Ethereum, which is the second-largest cryptocurrency after bitcoin, has for the first time overtaken bitcoin by the number of daily active addresses on its network.
Ethereum registered just over 750,00 active addresses as of Friday, some 50,000 more than bitcoin, according to crypto analytics company Santiment.
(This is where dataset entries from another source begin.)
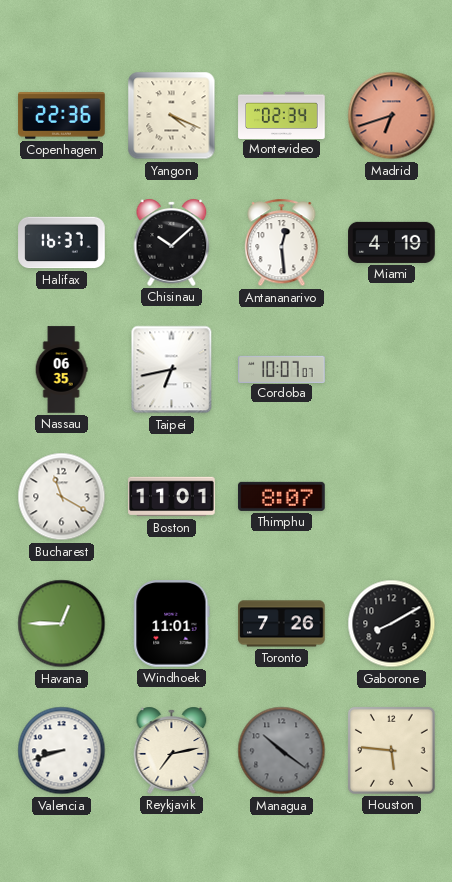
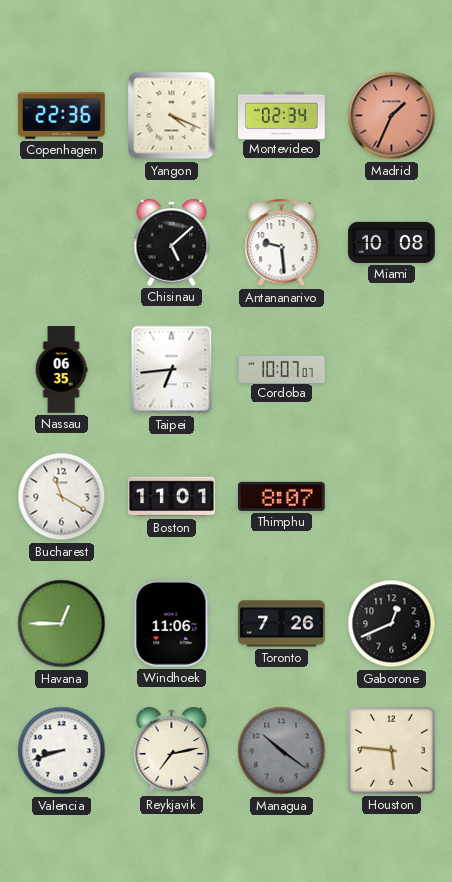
Madrid: 6:42 -> 1:34
Halifax: 16:37 -> none
Chisinau: 10:08 -> 5:08
Antananarivo: 12:29 -> 9:29
Miami: 4:19 -> 10:08
Taipei: 6:43 -> 6:44
Windhoek: 11:01 -> 11:06
Gaborone: 8:10 -> 12:41
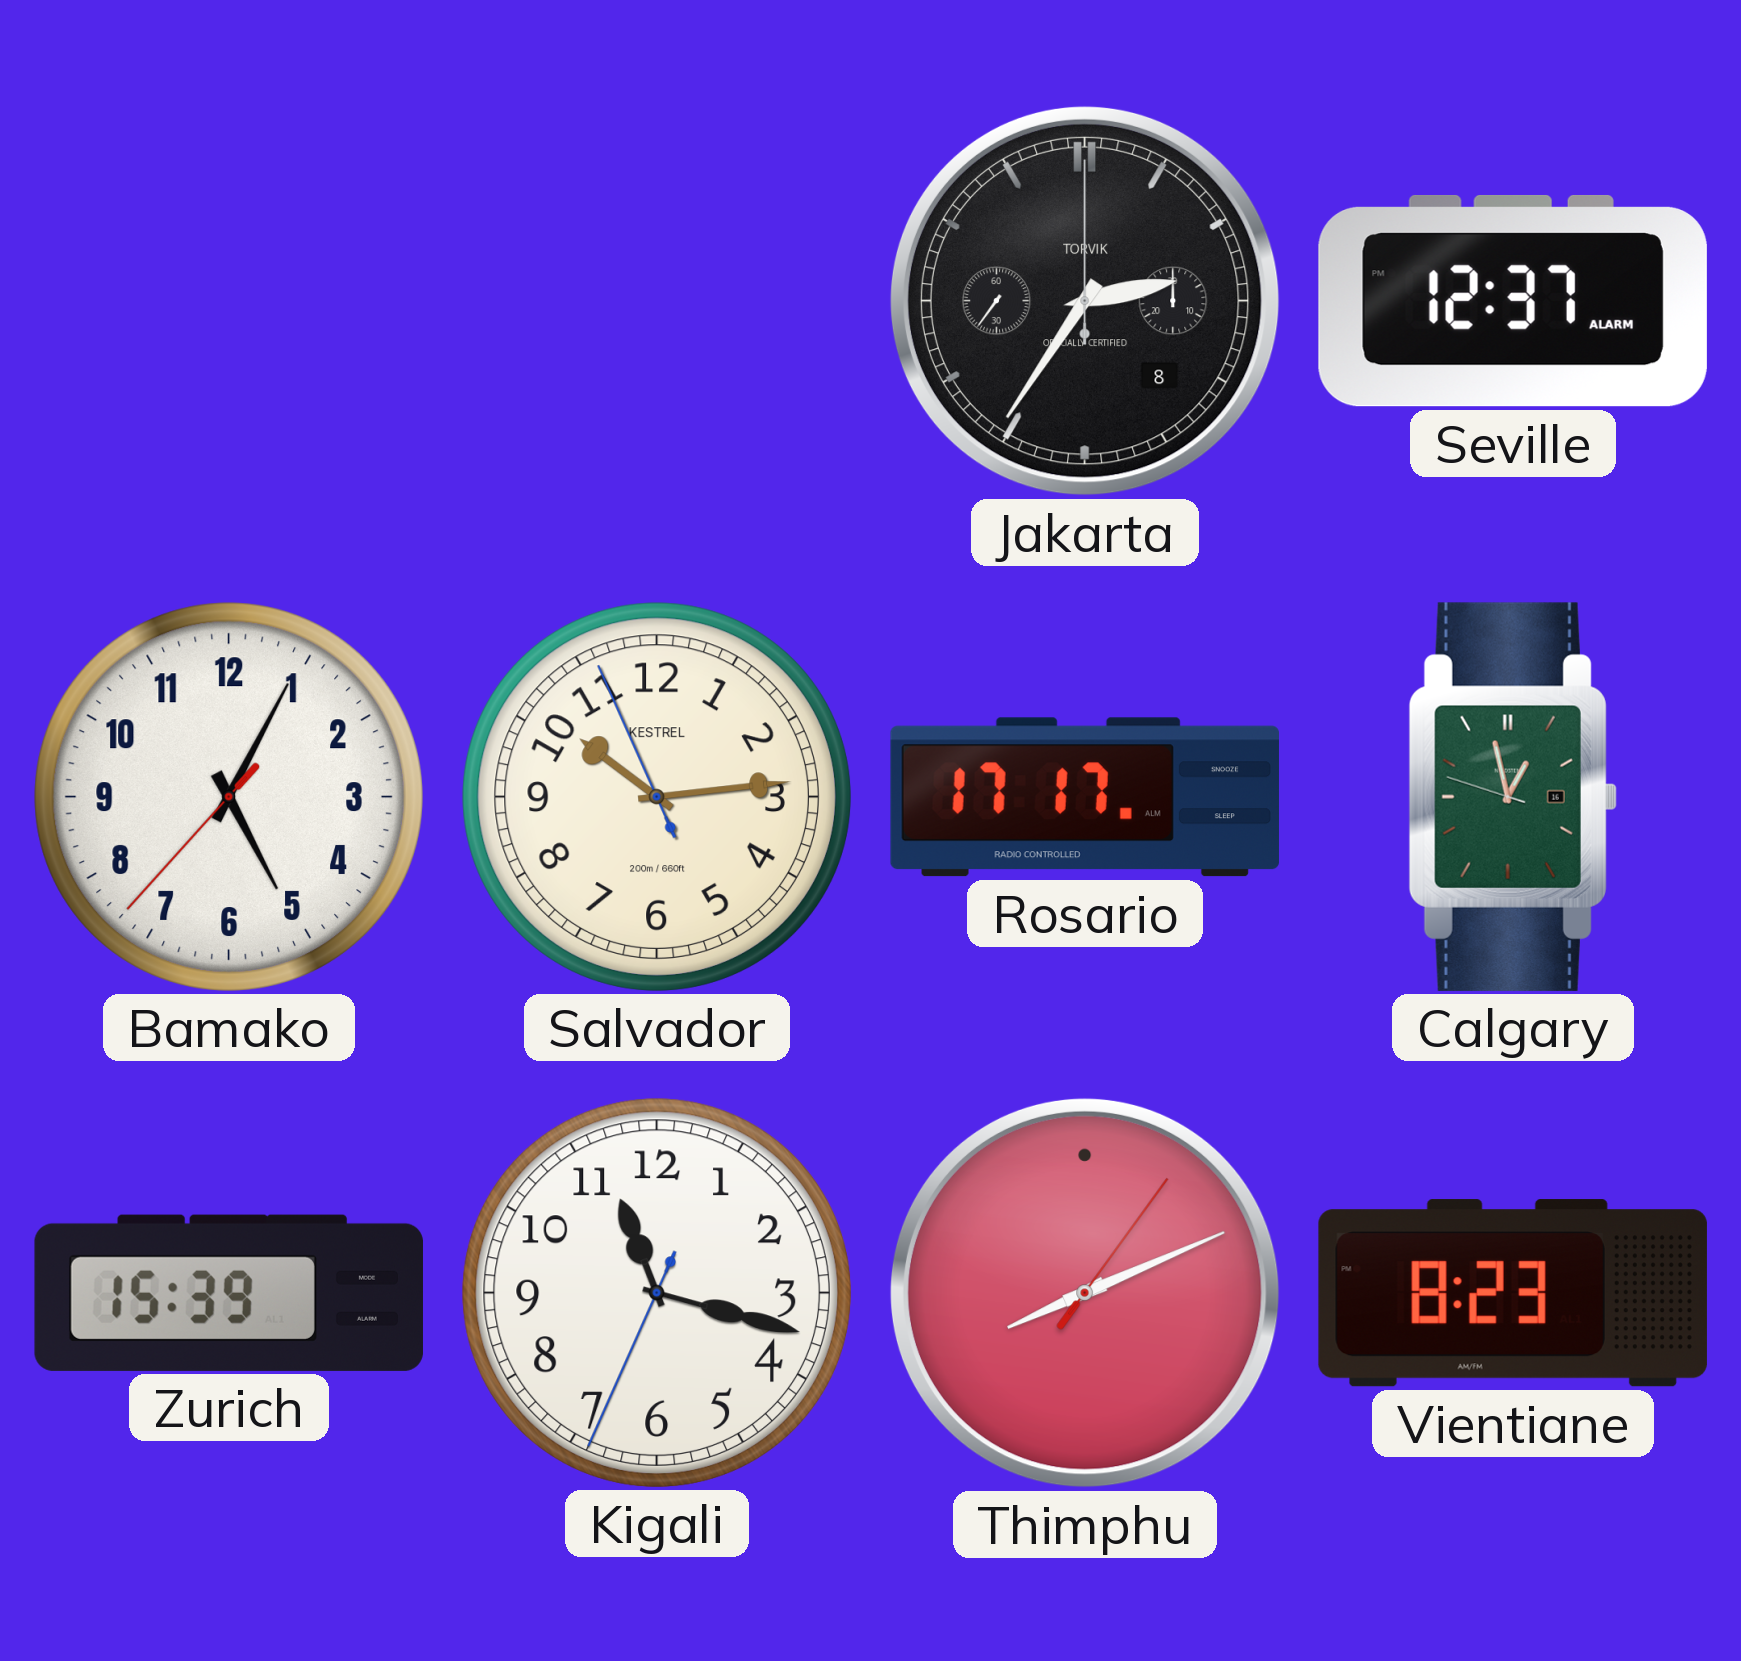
Meanwhile, bitcoin’s total number of active addresses has dropped 38% over the last three months, data from Bitinfocharts revealed, in what could be seen as a bearish sign for the bitcoin price.
“On a day that saw history be made with ethereum surpassing bitcoin in daily active addresses for the first time, altcoins came to play,” crypto analytics firm Santiment posted to Twitter alongside the data.
The ethereum price, up almost 1,000% on this time last year, has outperformed bitcoin over the last 12 months by a factor of three as long-awaited upgrades get underway and banks begin experimenting with decentralized finance (DeFi)—using crypto technology to recreate financial products such as loans and insurance and mostly built on top of ethereum’s blockchain. Meanwhile, the NFT (non-fungible token) craze that has seen all manner of memes, digital artwork, tweets and YouTube videos sold via ethereum’s blockchain has further boosted ethereum demand.
Last month, the chief investment officer at $100 million digital asset investment manager Two Prime forecast ethereum will eventually “flip” bitcoin, predicting: “Ethereum’s utility alone will outstrip anything else.”
The DeFi boom, helping the price of ethereum rivals such as cardano, Binance’s BNB, polkadot and solana explode many thousands of percent, comes as ethereum begins its long-awaited transition away from bitcoin’s proof-of-work validation model to the more energy-efficient proof-of-stake.
This week, Wall Street giant JPMorgan, in a report first revealed by Forbes, predicted ethereum’s shift to proof-of-stake will spur crypto adoption and help generate $40 billion worth of value by 2025.
“Not only does staking lower the opportunity cost of holding cryptocurrencies versus other asset classes, but in many cases cryptocurrencies pay a significant nominal and real yield,” JPMorgan analysts wrote.